RECORDS TO PROCESS Start Marker
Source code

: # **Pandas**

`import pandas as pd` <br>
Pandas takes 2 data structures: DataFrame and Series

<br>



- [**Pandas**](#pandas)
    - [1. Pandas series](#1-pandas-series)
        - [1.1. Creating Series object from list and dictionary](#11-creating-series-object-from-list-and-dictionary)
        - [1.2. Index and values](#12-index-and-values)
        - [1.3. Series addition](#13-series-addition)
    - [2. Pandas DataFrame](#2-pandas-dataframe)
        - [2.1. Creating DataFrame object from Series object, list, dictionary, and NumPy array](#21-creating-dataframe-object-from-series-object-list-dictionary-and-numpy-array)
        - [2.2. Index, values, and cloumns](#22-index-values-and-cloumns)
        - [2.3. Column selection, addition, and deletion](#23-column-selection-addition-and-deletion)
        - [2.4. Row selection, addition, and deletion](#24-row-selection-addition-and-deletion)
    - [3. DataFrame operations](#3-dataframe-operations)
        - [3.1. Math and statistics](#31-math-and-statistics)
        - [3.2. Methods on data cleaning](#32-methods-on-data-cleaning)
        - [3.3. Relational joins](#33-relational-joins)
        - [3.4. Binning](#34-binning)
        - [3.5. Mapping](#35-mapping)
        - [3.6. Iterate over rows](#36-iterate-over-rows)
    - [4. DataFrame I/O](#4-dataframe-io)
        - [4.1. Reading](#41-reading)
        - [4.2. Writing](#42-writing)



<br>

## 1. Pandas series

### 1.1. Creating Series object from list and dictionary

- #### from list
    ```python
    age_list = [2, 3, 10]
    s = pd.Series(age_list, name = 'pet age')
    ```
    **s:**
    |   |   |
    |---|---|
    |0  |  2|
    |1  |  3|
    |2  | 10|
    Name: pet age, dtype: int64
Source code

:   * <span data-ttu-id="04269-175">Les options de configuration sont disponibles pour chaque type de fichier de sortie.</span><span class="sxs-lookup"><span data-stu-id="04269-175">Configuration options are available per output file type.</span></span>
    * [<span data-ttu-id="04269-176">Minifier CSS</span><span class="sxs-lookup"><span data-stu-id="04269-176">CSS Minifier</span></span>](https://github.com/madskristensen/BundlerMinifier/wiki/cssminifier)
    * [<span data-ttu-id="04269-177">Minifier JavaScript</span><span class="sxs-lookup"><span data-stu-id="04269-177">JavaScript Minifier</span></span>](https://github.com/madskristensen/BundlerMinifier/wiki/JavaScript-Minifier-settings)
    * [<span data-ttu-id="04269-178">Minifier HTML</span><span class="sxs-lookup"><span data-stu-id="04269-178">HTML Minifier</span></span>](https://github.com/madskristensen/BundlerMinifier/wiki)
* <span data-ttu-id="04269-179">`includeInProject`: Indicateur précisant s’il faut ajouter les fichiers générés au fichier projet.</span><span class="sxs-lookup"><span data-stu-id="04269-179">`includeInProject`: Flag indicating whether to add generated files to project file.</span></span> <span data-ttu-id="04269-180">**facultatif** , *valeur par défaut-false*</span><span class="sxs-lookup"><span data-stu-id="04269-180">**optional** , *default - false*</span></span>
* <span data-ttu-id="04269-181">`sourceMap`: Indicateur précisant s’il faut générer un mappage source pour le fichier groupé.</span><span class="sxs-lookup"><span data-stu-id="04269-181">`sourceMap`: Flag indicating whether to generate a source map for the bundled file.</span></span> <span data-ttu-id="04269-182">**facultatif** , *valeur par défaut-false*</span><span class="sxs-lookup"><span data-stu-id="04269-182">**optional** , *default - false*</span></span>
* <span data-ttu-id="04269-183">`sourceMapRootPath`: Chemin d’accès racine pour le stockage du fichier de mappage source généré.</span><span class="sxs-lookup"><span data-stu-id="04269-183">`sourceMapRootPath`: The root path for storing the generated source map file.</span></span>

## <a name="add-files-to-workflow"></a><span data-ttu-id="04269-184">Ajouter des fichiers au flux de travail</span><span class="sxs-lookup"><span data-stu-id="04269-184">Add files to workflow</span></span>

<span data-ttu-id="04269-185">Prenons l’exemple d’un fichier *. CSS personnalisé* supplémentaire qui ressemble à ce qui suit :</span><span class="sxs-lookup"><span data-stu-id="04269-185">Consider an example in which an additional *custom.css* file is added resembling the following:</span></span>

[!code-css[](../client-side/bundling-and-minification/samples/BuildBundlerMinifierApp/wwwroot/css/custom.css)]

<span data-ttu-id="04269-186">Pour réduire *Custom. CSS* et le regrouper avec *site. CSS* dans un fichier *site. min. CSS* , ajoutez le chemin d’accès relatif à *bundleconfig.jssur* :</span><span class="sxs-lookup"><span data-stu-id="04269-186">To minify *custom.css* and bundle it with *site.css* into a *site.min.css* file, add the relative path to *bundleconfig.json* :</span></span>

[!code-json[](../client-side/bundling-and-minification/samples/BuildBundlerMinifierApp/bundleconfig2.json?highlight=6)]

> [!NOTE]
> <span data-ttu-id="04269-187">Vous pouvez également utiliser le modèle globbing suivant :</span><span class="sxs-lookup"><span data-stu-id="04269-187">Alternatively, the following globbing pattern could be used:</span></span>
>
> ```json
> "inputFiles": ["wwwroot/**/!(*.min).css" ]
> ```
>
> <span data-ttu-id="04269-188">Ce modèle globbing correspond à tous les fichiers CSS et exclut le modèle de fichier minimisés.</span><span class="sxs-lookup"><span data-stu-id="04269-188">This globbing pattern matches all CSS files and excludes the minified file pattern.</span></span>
RECORDS TO PROCESS End Marker
ACTIVITY:
Nothing but the lines from the top of the records down to the line with "- [2.4. Row" belongs in the answer; repeat them exactly.

REPLY TO THE EXERCISE:
Source code

: # **Pandas**

`import pandas as pd` <br>
Pandas takes 2 data structures: DataFrame and Series

<br>



- [**Pandas**](#pandas)
    - [1. Pandas series](#1-pandas-series)
        - [1.1. Creating Series object from list and dictionary](#11-creating-series-object-from-list-and-dictionary)
        - [1.2. Index and values](#12-index-and-values)
        - [1.3. Series addition](#13-series-addition)
    - [2. Pandas DataFrame](#2-pandas-dataframe)
        - [2.1. Creating DataFrame object from Series object, list, dictionary, and NumPy array](#21-creating-dataframe-object-from-series-object-list-dictionary-and-numpy-array)
        - [2.2. Index, values, and cloumns](#22-index-values-and-cloumns)
        - [2.3. Column selection, addition, and deletion](#23-column-selection-addition-and-deletion)
        - [2.4. Row selection, addition, and deletion](#24-row-selection-addition-and-deletion)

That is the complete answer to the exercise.